== AVAILABLE RECORDS ==
========

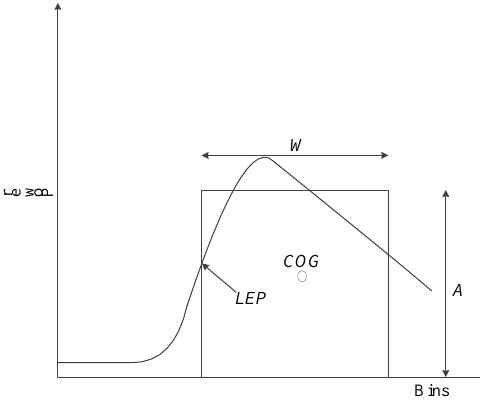
Figure 1. Schematic diagram of the OCOG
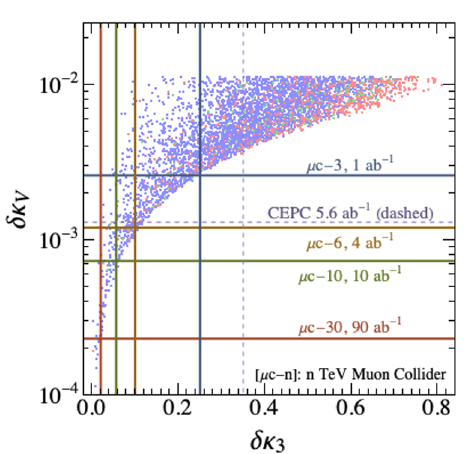
Figure 5 . Indirect limits from the measurements of the Higgs couplings. The scatter points are the FOEWPT data, in which red, green and blue colors represent SNR ∈ [50 , + ∞ ) , [10 , 50) and [0 , 10) , respectively. The colored vertical and horizontal lines are the projections of different setups of muon √ colliders. The projections of CEPC ( s = 250 GeV) are also shown in dashed lines for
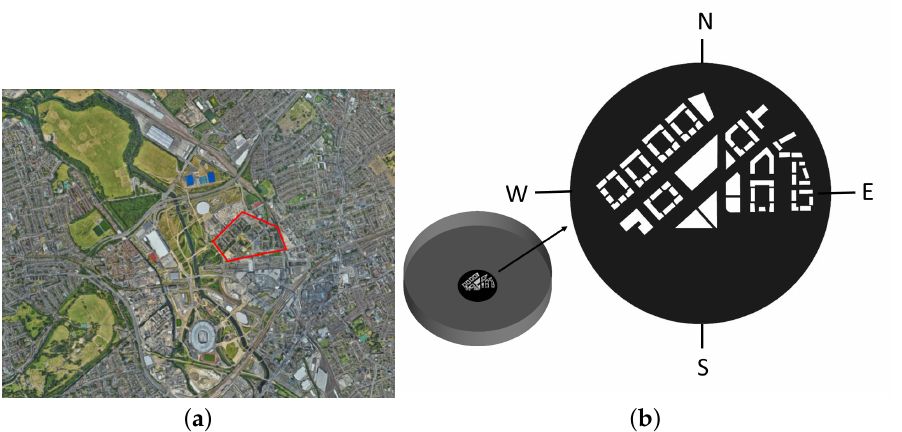
Figure 2. ( a ) The East Village location within the London Olympic Park. ( b ) The CAD model generated for the East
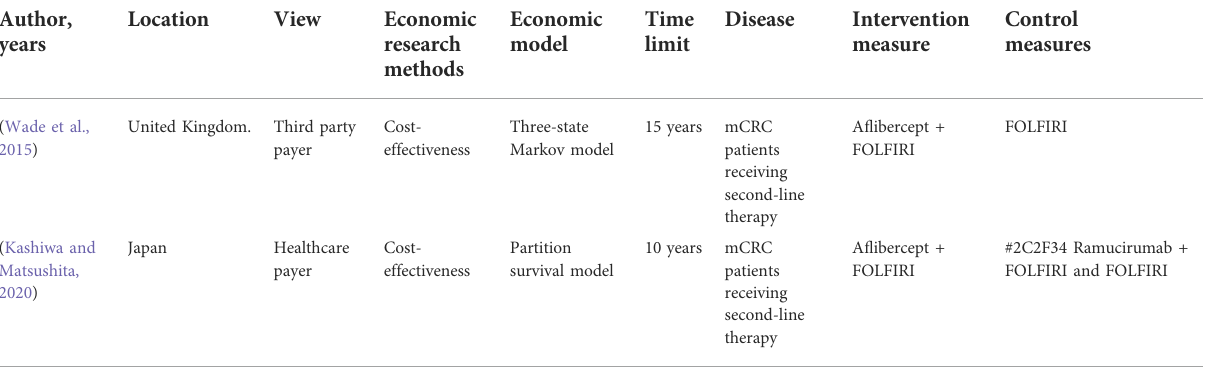
TABLE 4 Summary of included pharmacoeconomic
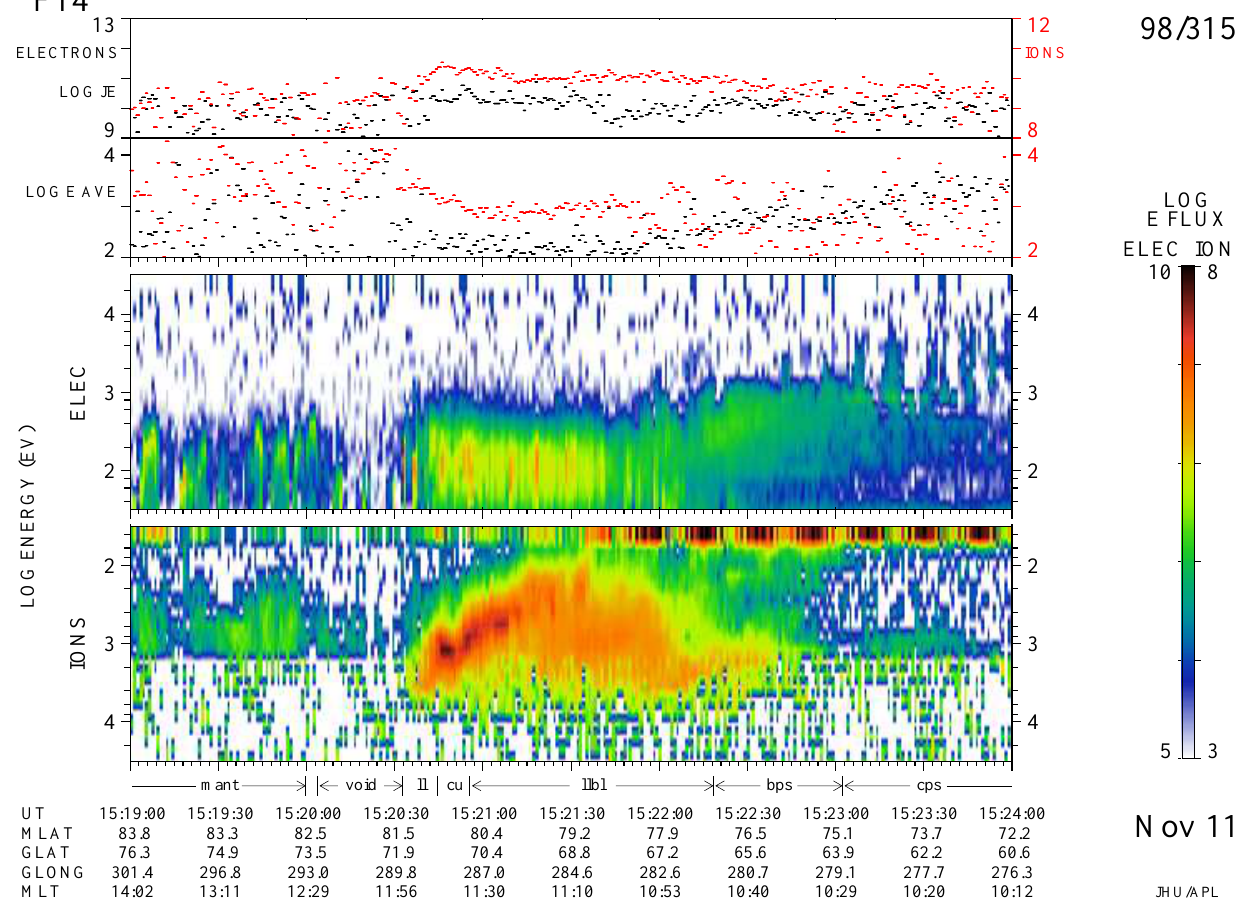
Fig. 5. DMSP-F14 measurements of ion and electron precipitation during the interval 15:19–15:24 UT on 11 November 1998. The panels, from top to bottom, show integral energy flux in units of eV/cm 2 ssr, average energy in eV, and the differential energy flux of electrons and ions in eV/cm 2 ssreV. Also shown are the classifications of precipitation regions as determined by the algorithm of Newell et al.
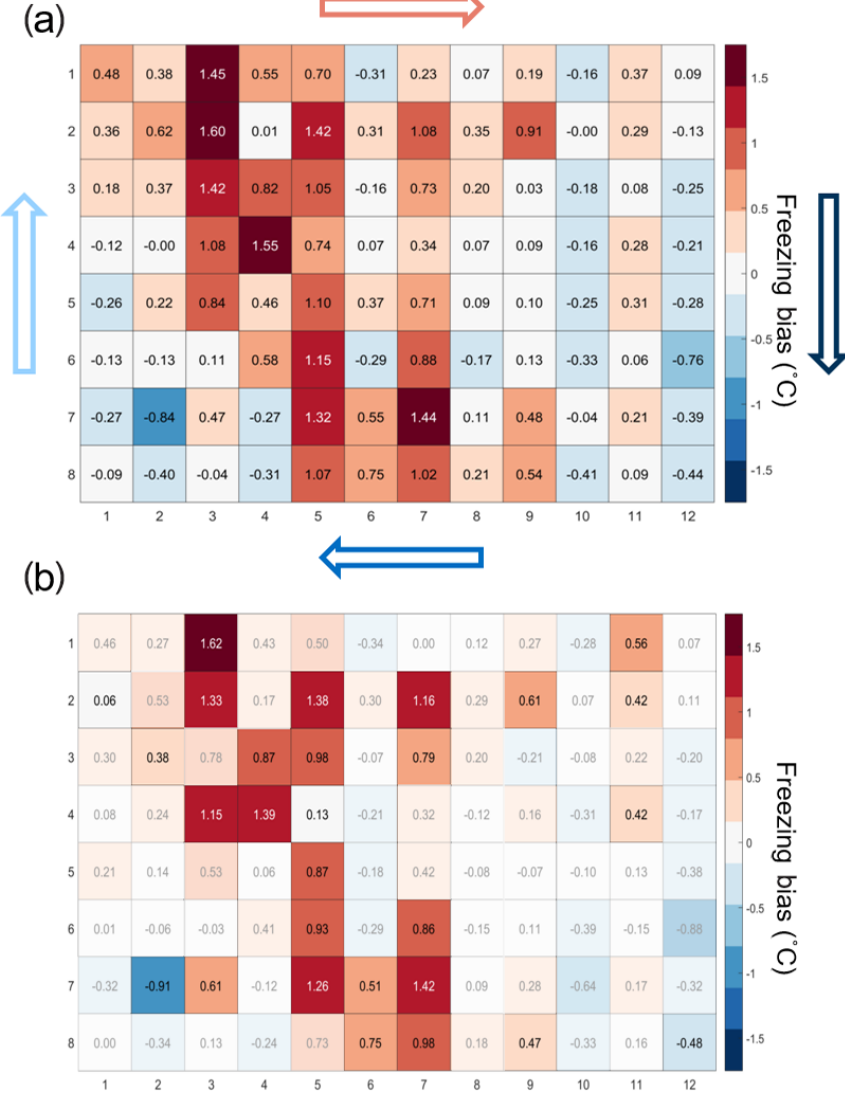
Figure 4. (a) Bias in the freezing of SA water ( (cid:101) w 4ref − (cid:101) w i in ◦ C) based on the median value of each well over 20 experiments relative to the median temperature of freezing for the four corner wells used during the temperature calibration. A positive (negative) bias indicates that the wells experience a warmer (colder) temperature than the four corner wells used for temperature calibration and therefore freeze at lower (higher) temperatures than reported. The arrows represent the ethanol circulation in the chiller, and the color represents the temperature trend of the ethanol as it circulates in the bath with, dark blue being the coldest and red the warmest. (b) Mean freezing bias of SA water between the four reference wells and each well ( w 4ref − w i ). Positive (negative) values indicate, as denoted by shades of red (blue), wells that systematically freeze at colder (warmer) temperatures and therefore experience warmer (colder) temperatures than reported. Statistically insignificant biases as determined by Welch’s t test (see Eq. A1) are depicted with white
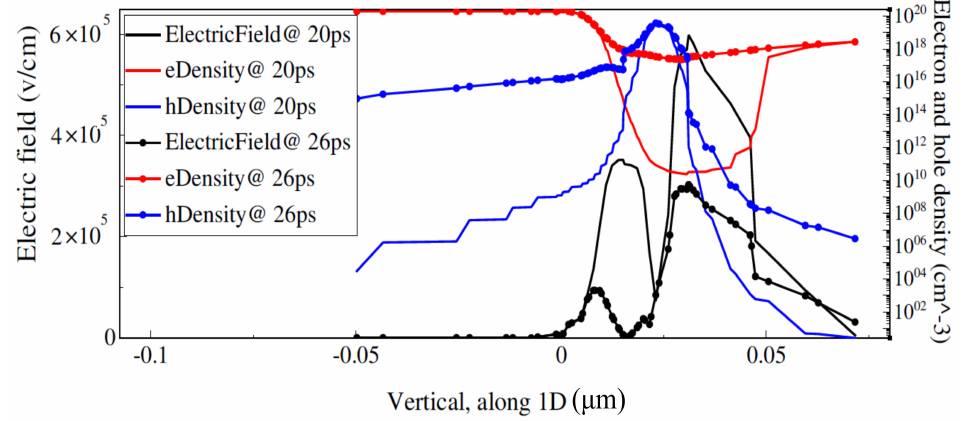
Figure 11. Variation of electric field (left axis) and carrier density (right axis) captured at 20 ps (solid line) and 26 ps (solid line with symbols). The bias voltages V BE = V CE are ramped up from 0 V to 0.9 V at 18 ps with a rise time of 2 ps. The value ‘0’ on the x -axis refers to the position where the poly-emitter and mono-emitter meet.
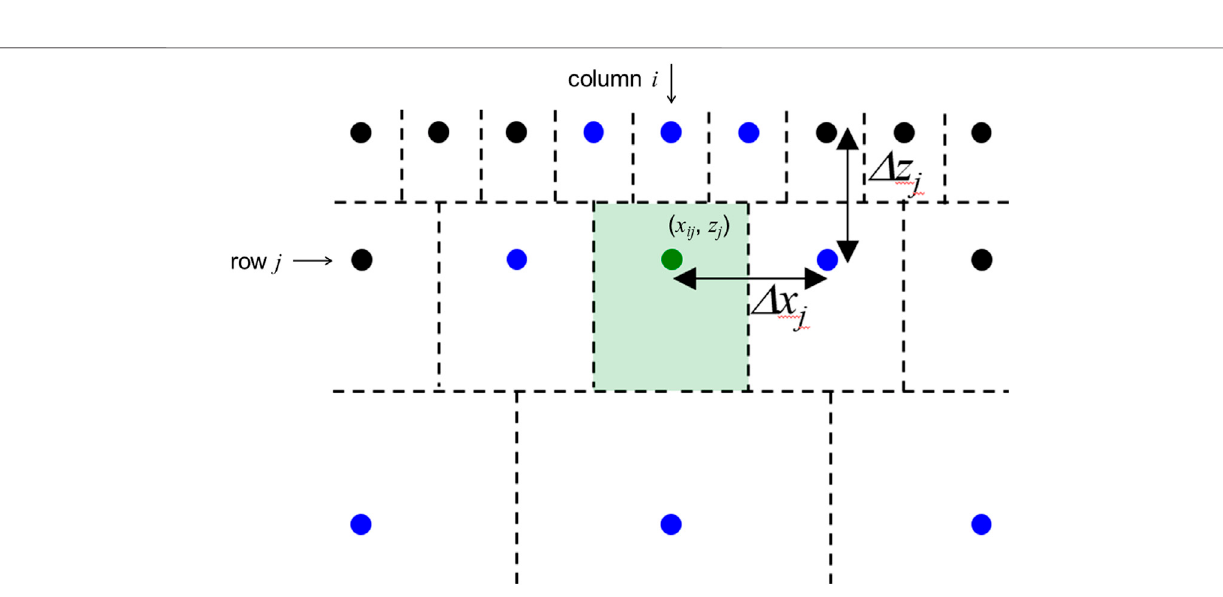
FIGURE 3 | Interpolating points for a typical control volume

========

== YOUR INSTRUCTIONS ==
All of the lines above must be printed again exactly, and no picture may appear in the copy.

== EXPECTED ANSWER ==
Figure 1. Schematic diagram of the OCOG
Figure 5 . Indirect limits from the measurements of the Higgs couplings. The scatter points are the FOEWPT data, in which red, green and blue colors represent SNR ∈ [50 , + ∞ ) , [10 , 50) and [0 , 10) , respectively. The colored vertical and horizontal lines are the projections of different setups of muon √ colliders. The projections of CEPC ( s = 250 GeV) are also shown in dashed lines for
Figure 2. ( a ) The East Village location within the London Olympic Park. ( b ) The CAD model generated for the East
TABLE 4 Summary of included pharmacoeconomic
Fig. 5. DMSP-F14 measurements of ion and electron precipitation during the interval 15:19–15:24 UT on 11 November 1998. The panels, from top to bottom, show integral energy flux in units of eV/cm 2 ssr, average energy in eV, and the differential energy flux of electrons and ions in eV/cm 2 ssreV. Also shown are the classifications of precipitation regions as determined by the algorithm of Newell et al.
Figure 4. (a) Bias in the freezing of SA water ( (cid:101) w 4ref − (cid:101) w i in ◦ C) based on the median value of each well over 20 experiments relative to the median temperature of freezing for the four corner wells used during the temperature calibration. A positive (negative) bias indicates that the wells experience a warmer (colder) temperature than the four corner wells used for temperature calibration and therefore freeze at lower (higher) temperatures than reported. The arrows represent the ethanol circulation in the chiller, and the color represents the temperature trend of the ethanol as it circulates in the bath with, dark blue being the coldest and red the warmest. (b) Mean freezing bias of SA water between the four reference wells and each well ( w 4ref − w i ). Positive (negative) values indicate, as denoted by shades of red (blue), wells that systematically freeze at colder (warmer) temperatures and therefore experience warmer (colder) temperatures than reported. Statistically insignificant biases as determined by Welch’s t test (see Eq. A1) are depicted with white
Figure 11. Variation of electric field (left axis) and carrier density (right axis) captured at 20 ps (solid line) and 26 ps (solid line with symbols). The bias voltages V BE = V CE are ramped up from 0 V to 0.9 V at 18 ps with a rise time of 2 ps. The value ‘0’ on the x -axis refers to the position where the poly-emitter and mono-emitter meet.
FIGURE 3 | Interpolating points for a typical control volume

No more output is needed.